È concettualmente difficile immaginarsi un qualcosa con una massa negativa. È più facile ritenere che una particella di massa negativa non sia altro che l’antimateria del suo equivalente con massa positiva. In realtà, non è questo un ragionamento corretto.
Ad esempio, il positrone è l’antiparticella dell’elettrone perché il primo ha carica positiva ed il secondo negativa, non perché abbiano masse di segno opposto. Infatti entrambi hanno pur sempre una massa positiva.
Il tachione invece sarebbe qualcosa di molto diverso, di difficile intuizione, proprio perché ci porta ad immaginare un qualcosa che dovrebbe avere una massa, sostanzialmente un peso, negativa. La massa è per definizione positiva. Almeno così siamo portati a pensare.
Tuttavia, come ricordavamo anche in un nostro precedente articolo6, in fisica teorica ed in astrofisica il concetto di massa negativa non è nuovo e particolarmente sconvolgente perché è stato introdotto per fornire una valida spiegazione ad alcune singolari osservazioni, altrimenti incomprensibili, fatte su certe galassie incredibilmente lontane dal nostro sistema solare. La teoria del Big Bang, come noto, sostiene che l’universo sia in continua espansione e che le galassie si allontanino costantemente l’una dall’altra. Man mano che una galassia si allontana dalla nostra, per effetto Doppler, la luce che da essa giunge fino sulla Terra tende a spostarsi verso il colore rosso. Questo fenomeno è noto col termine di red shift7.
In anni recenti, attraverso il telescopio spaziale Hubble sono state osservate delle galassie che, sulla base del fenomeno del red shift, si è capito essersi allontanate dal nostro sistema solare ad una velocità di molto superiore rispetto a quella preconizzata dalla teoria del Big Bang. In alternativa, per spiegare quest’anomalia, ci si sarebbe visti costretti a postulare che si tratti di galassie ancora più antiche dell’universo stesso. Il che non ha senso. Ma quando si ipotizza che esistano nell’universo particelle con masse negative, come potrebbero essere i nostri tachioni, ecco che allora si può giungere alla conclusione che in realtà queste galassie così distanti si sarebbero allontanate tanto velocemente perché il loro moto di allontanamento sarebbe stato accresciuto dall’effetto antigravitazionale esercitato da queste medesime masse8.

- **DATI MOSTRATI**
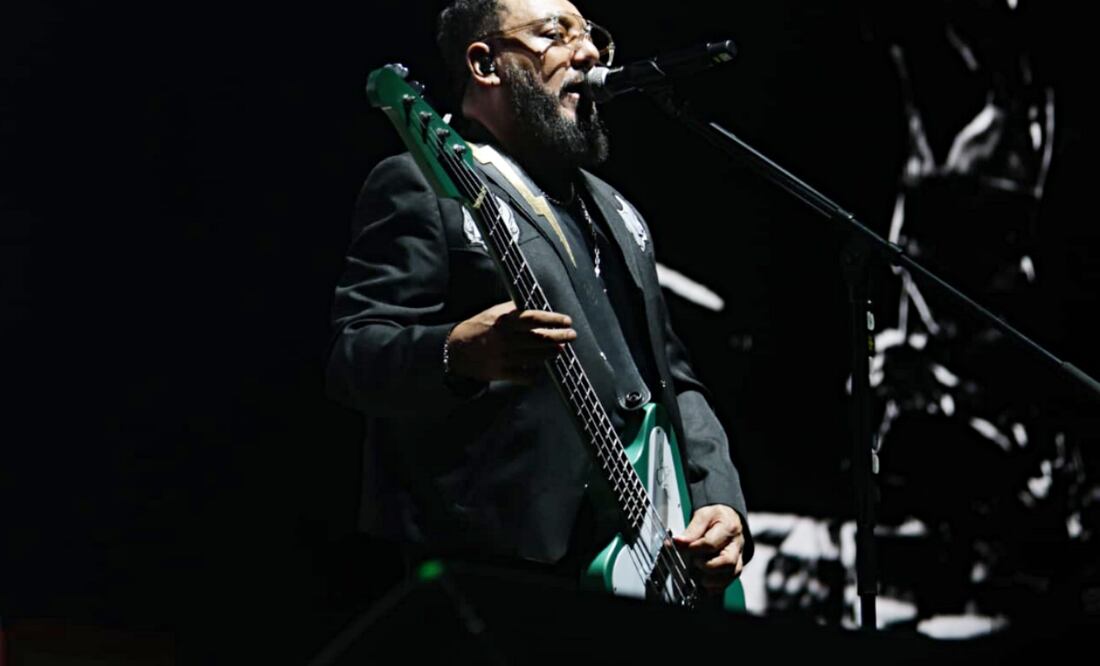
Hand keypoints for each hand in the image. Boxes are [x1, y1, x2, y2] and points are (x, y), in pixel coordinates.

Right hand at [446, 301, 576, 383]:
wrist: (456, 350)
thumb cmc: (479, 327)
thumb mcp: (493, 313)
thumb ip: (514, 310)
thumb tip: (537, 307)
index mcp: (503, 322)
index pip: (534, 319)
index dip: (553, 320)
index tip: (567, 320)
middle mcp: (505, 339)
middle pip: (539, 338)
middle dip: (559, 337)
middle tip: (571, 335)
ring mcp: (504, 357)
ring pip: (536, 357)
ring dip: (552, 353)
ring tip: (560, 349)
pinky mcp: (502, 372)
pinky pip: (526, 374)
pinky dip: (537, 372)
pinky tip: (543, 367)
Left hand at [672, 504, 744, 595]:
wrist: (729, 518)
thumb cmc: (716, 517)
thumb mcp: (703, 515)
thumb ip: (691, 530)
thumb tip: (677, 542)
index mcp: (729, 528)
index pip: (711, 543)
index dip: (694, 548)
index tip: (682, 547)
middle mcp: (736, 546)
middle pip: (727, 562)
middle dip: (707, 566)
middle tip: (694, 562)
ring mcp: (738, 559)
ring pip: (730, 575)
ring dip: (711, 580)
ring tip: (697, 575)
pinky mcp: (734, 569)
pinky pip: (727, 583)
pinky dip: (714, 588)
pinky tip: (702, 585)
==
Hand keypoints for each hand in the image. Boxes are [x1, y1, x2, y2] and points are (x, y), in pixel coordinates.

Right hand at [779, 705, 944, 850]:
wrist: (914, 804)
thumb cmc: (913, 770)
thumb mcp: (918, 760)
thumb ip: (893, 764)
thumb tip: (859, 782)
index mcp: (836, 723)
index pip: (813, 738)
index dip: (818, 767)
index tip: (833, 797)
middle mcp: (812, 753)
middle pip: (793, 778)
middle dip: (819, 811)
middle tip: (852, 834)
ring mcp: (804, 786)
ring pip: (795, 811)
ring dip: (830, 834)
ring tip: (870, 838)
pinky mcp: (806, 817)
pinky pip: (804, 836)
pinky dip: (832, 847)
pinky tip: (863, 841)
* * *
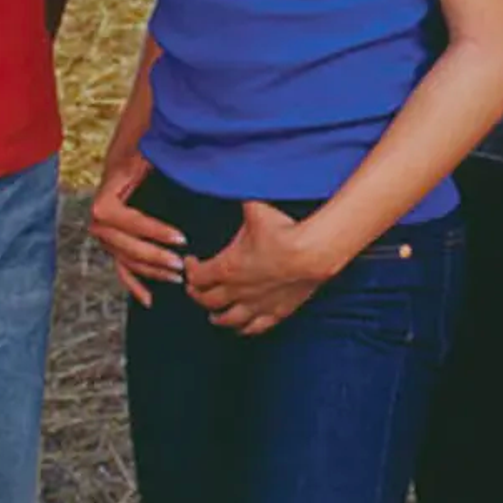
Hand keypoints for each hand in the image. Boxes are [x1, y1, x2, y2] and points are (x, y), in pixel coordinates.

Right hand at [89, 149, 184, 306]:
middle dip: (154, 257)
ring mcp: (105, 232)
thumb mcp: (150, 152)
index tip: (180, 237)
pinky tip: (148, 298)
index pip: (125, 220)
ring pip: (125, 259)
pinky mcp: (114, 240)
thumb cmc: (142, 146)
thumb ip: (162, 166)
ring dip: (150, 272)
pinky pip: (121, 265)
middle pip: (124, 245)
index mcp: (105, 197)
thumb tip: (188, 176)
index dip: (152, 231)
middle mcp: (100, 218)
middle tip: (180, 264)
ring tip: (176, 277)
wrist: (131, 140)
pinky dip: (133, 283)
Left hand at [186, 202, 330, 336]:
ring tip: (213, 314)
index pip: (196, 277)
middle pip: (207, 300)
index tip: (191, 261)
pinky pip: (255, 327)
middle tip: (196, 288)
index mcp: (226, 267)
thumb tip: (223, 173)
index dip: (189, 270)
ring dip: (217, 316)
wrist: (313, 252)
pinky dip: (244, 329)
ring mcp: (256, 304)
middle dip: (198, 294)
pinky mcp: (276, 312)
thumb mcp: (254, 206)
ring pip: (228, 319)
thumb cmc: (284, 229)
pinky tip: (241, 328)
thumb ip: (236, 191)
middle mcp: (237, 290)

- **PROBLEMA DA RISOLVERE**
Secondo il testo sulla massa negativa, per quale motivo il positrone è l'antiparticella dell'elettrone?

- **RISPOSTA ATTESA**
Perché il positrone ha carica positiva e l'elettrone carica negativa, non perché abbiano masse di segno opposto.